The data sources you’ve talked about, I don’t mean to suggest that these are in any way exclusive, there’s a source in here that you ought to be looking at. Your human services, your social services are required to report child abuse and neglect deaths. That’s another source of data on these unsafe sleep environment deaths. And they are wonderful allies for us because they are substantiating, validating what we are seeing out of vital stats and CDR. You see some of the other sources there, licensing data, we’ve got childcare licensing data that’s very helpful for us. Your death scenes are going to be important, and don’t ever forget the parents’ stories here.

The national studies were important for us, because in ‘99 through 2001, we didn’t know if we were unique in what we were seeing in Michigan. Was there something going on, some sort of an aberration around our medical examiners or how our families were sleeping, or our ethnic mix in Michigan? It was the national studies that really did clarify for us and validate for us that it wasn’t us. It was happening nationally. And if you take a look at some of these dates, look at M.J.  Shares. And many of you may know M. J. Shares and Jim Kemp. They’ve done a lot of work in this area. They’re looking at ’98, 2000, you know they’re not look—they’re looking at data from mid-‘90s, right, to do the study in ’98. Even then, the data was there, we weren’t looking. It was Back to Sleep that gave us permission to look at sleep environment, folks. It was Back to Sleep.

CPS, and you know these studies, in fact I think that Yolanda and Melinda did touch on them. CPSC had a study, and AME’s media advisory, the campaign from CPSC, AAP, their first policy was in 2000. Lots of articles in pediatrics about unsafe sleep and practices related to infant death. Two thousand two came some really key stuff for us. Another article by M.J. and Jim on Safe Sleep, an announcement by CPSC about an Infant Safe Sleep campaign. That sort of in Michigan kind of gave us the heart and the courage to produce our first, Tomorrow’s Child, to produce the first infancy sleep materials. We did it with some trepidation because it wasn’t like Back to Sleep where we had a national, you know, we had a national model to follow. We knew we were pushing an envelope and sent those out, those brochures, and we have not stopped since. We’ve sent out over a million of those.

And, let me just briefly, you know this, you know how you go about doing this. You analyze your data. We found our post-neonatal had not changed and that risk factors were primarily sleep environments. And our conclusion was that we were beyond SIDS and we were beyond Back to Sleep. That’s what I meant when I said everything we thought we knew about SIDS has changed. We have the big element of preventability, and we also have the fortune of having gone through the Back to Sleep Campaign to inform us. And I know we learned a lot from the Back to Sleep. And we did change our campaign to be Infant Safe Sleep in Michigan, it’s the Infant Safe Sleep Campaign now.

Changing sleep practices, what we learned from Back to Sleep was that knowledge did not change behavior.

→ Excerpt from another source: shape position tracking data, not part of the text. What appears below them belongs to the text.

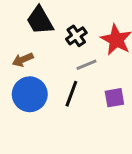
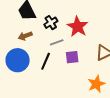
brown arrow: (23, 60) -> (25, 36), moved
purple square: (114, 98) -> (72, 57), moved

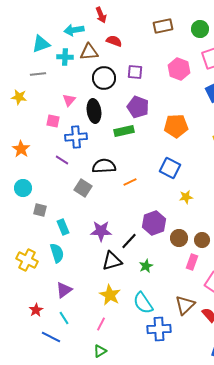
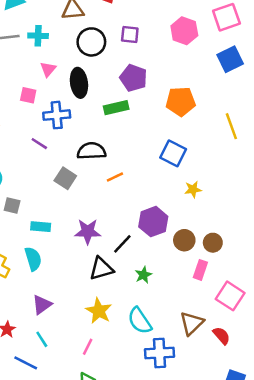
cyan cross: (65, 57) -> (38, 36), moved
orange line: (130, 182) -> (115, 177), moved
cyan rectangle: (63, 227) -> (41, 227), turned -63

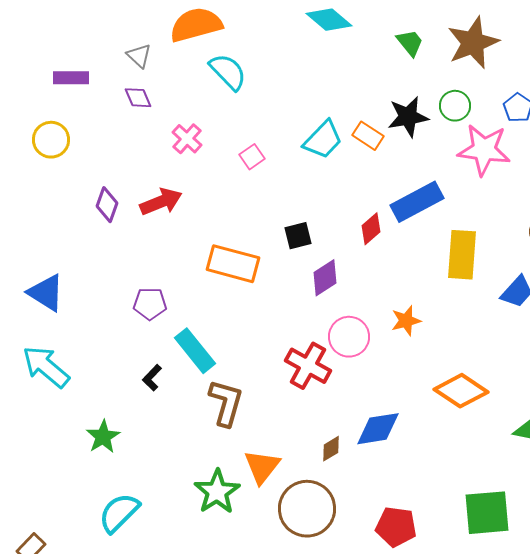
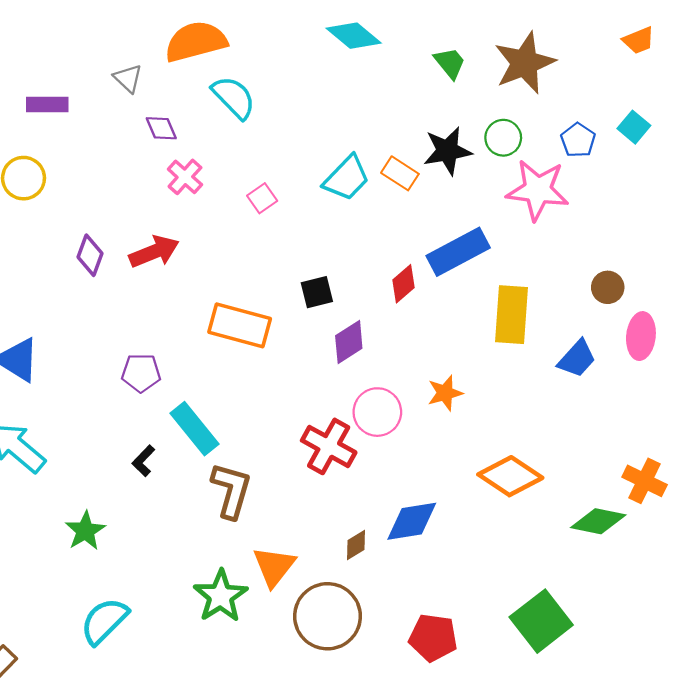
purple diamond: (138, 98) -> (161, 128), moved
green square: (487, 513) -> (541, 621), turned -33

Part of this project we’re doing, funded by the Skillman Foundation and many others, is to going to the hospitals in the inner city of Detroit—there are three—and we are doing clinical audits, okay, this is the science behind what’s going on. We are doing clinical audits prior to beginning any Infant Safe Sleep initiatives. Our clinical audits are showing in some of the hospitals, only 52% of those babies are on their back. Resonates with what you’re hearing here from the data. Inner city, the hospitals I’m talking about, their census is primarily African American. Fifty-two percent of the babies were on their back. The remainder were on their side or stomach. Every one of those hospitals reported 95, 98% junk in the crib, junk in the bassinette, junk in the layette. Lots of data coming up, and I think we’re going to be able to publish this by the end of 2006.

Three inner city hospitals, only three serving the city of Detroit. We understood that we had to change attitudes, values, practice, and behavior of their caregivers, as well as the families, and that it was a process. There is lots of science behind this too. You all know from nursing studies. Nurses have a tremendous impact on Back to Sleep. They also are role models for their patients.